In May, Subaru announced its intentions to produce the first Subaru hybrid gas-electric vehicle by 2012. Speaking from the Tokyo Motor Show yesterday, Ikuo Mori, president of Fuji Heavy Industries Ltd., maker of Subaru cars, reiterated the company’s hybrid plans, saying that a hybrid would help Subaru meet tougher US fuel economy rules.

He did not specify which model would get a hybrid drivetrain, but suggested it would be a smaller vehicle. Subaru is developing its own unique hybrid system, but will lean on Toyota, which owns 16.5 percent of Fuji Heavy, for assistance with the technology. “It’s impossible to simply transplant Toyota’s systems into a Subaru vehicle, so we will research how to match it with Subaru’s platforms,” Mori said, in an interview with Automotive News. Mori added that Subaru will introduce the hybrid in an existing model, rather than creating a dedicated hybrid-only vehicle.

Mori believes that it’s critical to maintain a Subaru’s “distinctive performance” and all-wheel drive with the upcoming hybrid. “We won’t introduce a people mover or a volume car just for the sake of having green technology,” he said. Mori expressed concern about the company’s ability to meet long-range emissions regulations with its current gasoline engines. “We need a hybrid system.”


  • Dom

    I hope to see two things from Subaru – a manual transmission option on any proposed hybrid models, and their new boxer diesel engine sold in US models, also with a manual option. I’m more interested in the later however…

  • Ralph

    I would love an AWD hybrid that wasn’t an SUV for Midwest winter driving. But I’ll believe it when I see it.

  • ex-EV1 driver

    Dom,
    A hybrid (or any electric drive automobile) has about as much need for a manual transmission (or any transmission for that matter) as a car driver does for a buggywhip.
    An electric motor gets the same torque starting at zero RPMs and going up to a maximum of about 7,000 RPM’s (YMMV) from where it tapers off.
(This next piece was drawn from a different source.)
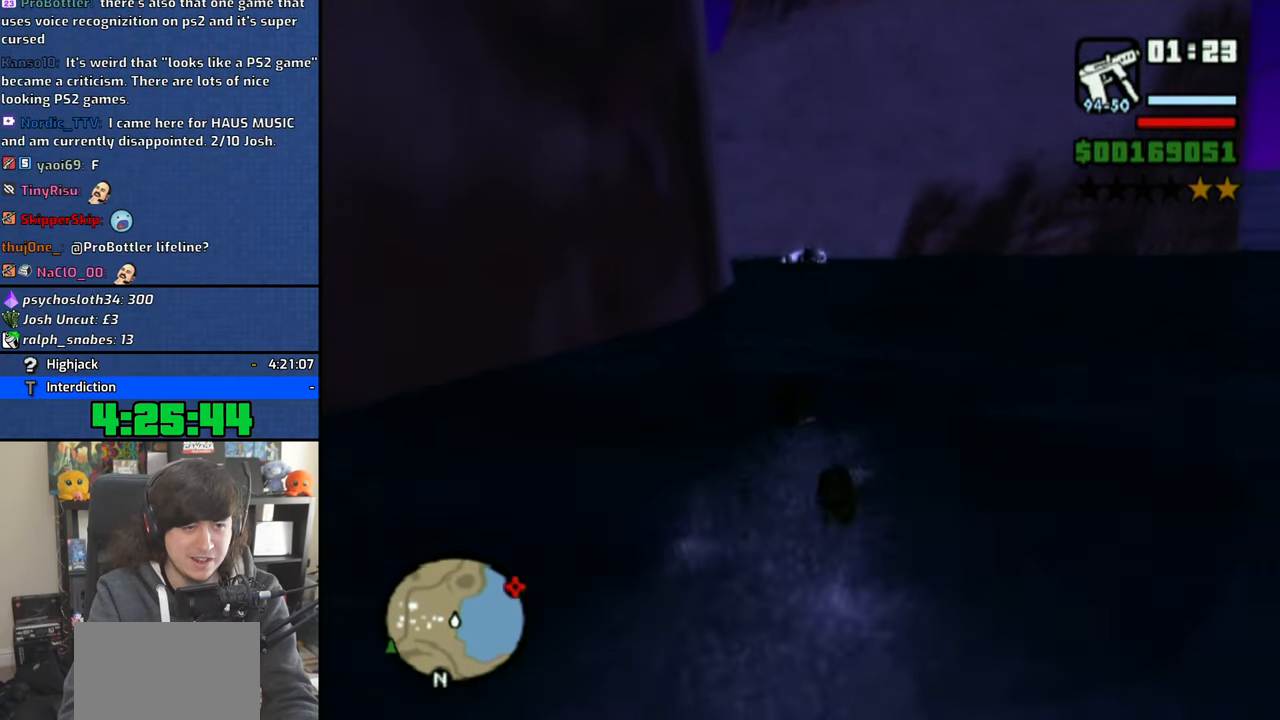
{"buttons": ["CROSS"], "left_stick": "up", "right_stick": "center", "events": [[16, "CROSS", "up"], [83, "CROSS", "down"], [183, "CROSS", "up"], [266, "CROSS", "down"], [366, "CROSS", "up"], [450, "CROSS", "down"]]}
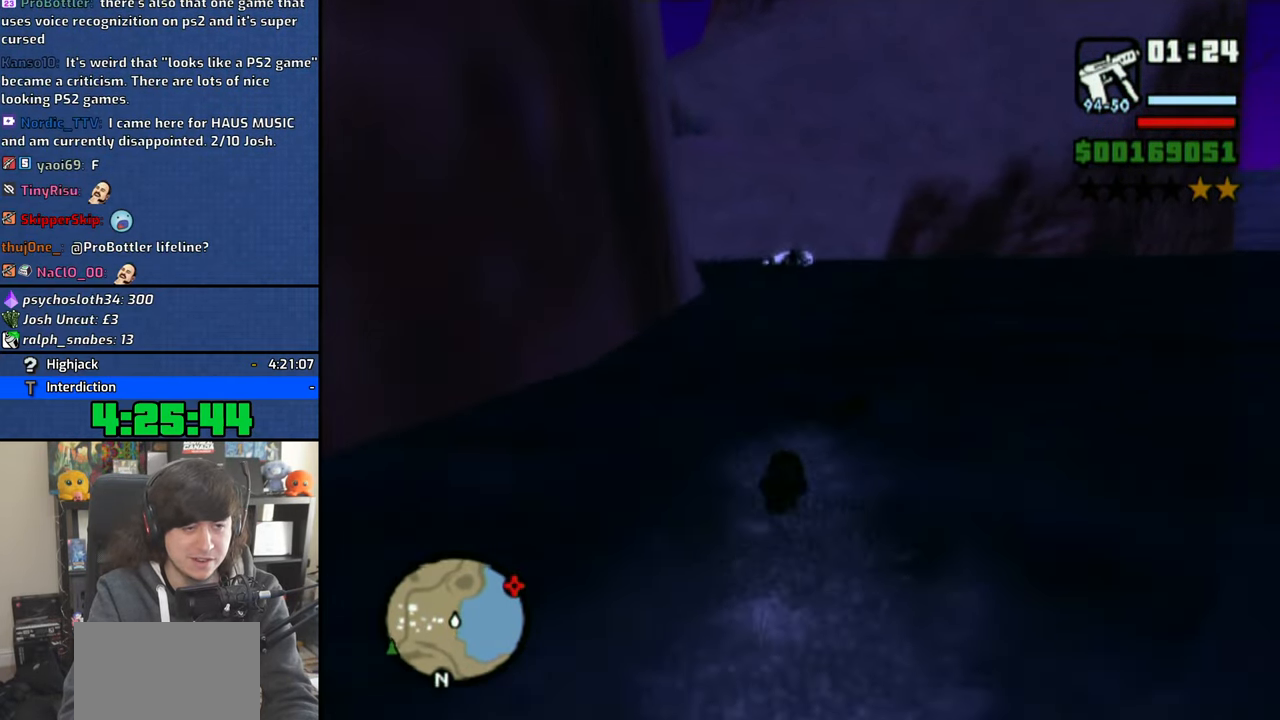
{"buttons": ["CROSS"], "left_stick": "up", "right_stick": "center", "events": [[50, "CROSS", "up"], [116, "CROSS", "down"], [233, "CROSS", "up"], [300, "CROSS", "down"], [416, "CROSS", "up"], [500, "CROSS", "down"]]}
See http://www.teslamotors.com/performance/acceleration_and_torque.php and you’ll see there is no need for a transmission if you let the electric motor do the heavy lifting.

  • Rupert

    Subaru’s AWD configuration would benefit from hybridization by allowing elimination of the viscous fluid transfer system. Instead, a FWD system with thin electric motor assist and RWD with an electric motor combined for AWD is perfect. By eliminating the heavy, fluid transfer drive, there becomes room for batteries and no change in overall vehicle weight.

    Retaining an internal combustion engine in PHEV form allows for heat in very cold climates and substantial air conditioning in very hot climates along with humidity control and window fog control in the cabin. Nevertheless, fuel consumption and emissions could be considerably lower than in an all combustion vehicle. Internal combustion also provides supplemental electric power for halogen headlamps and entertainment systems, steering and braking assist. LED and some HID headlamps become snow obstructed at <0F.
    Internal combustion keeps maintenance economies intact.

  • Dom

    ex-EV1 driver – I have no problems with the automakers removing the transmission altogether… but so far hybrids have all had some sort of automatic transmission… which I refuse to buy. And by automatic I mean anything that shifts for you, whether it’s a traditional torque converter type, a CVT, or even VW’s DSG (automatically shifted manual). If a car is going to have a transmission, give me a manual (especially with a diesel engine)… otherwise get rid of the transmission… it will be harder to miss shifting if there is no transmission…

    But if Subaru brings their boxer diesel it will of course have a transmission, so it better have a manual option.

    By the way, Honda seems to think manuals can work with hybrids… they did it in the past, and they’re getting ready to do it again with the CR-Z, which I think is really cool.

  • 9691

    I feel the same way. Automatics are like forklifts. Two pedals. You accelerate, you brake. No clutch, no control. It’s not about revving like some think, though with an electric motor skipping it altogether holds some merit.

  • ex-EV1 driver

    Dom,
    I think we’re aligned here. We have the HCH purely because it was available with the manual tranny and the Hybrid drivetrain.

  • Skeptic

    We’ve been here before. I’ll believe it when I see it.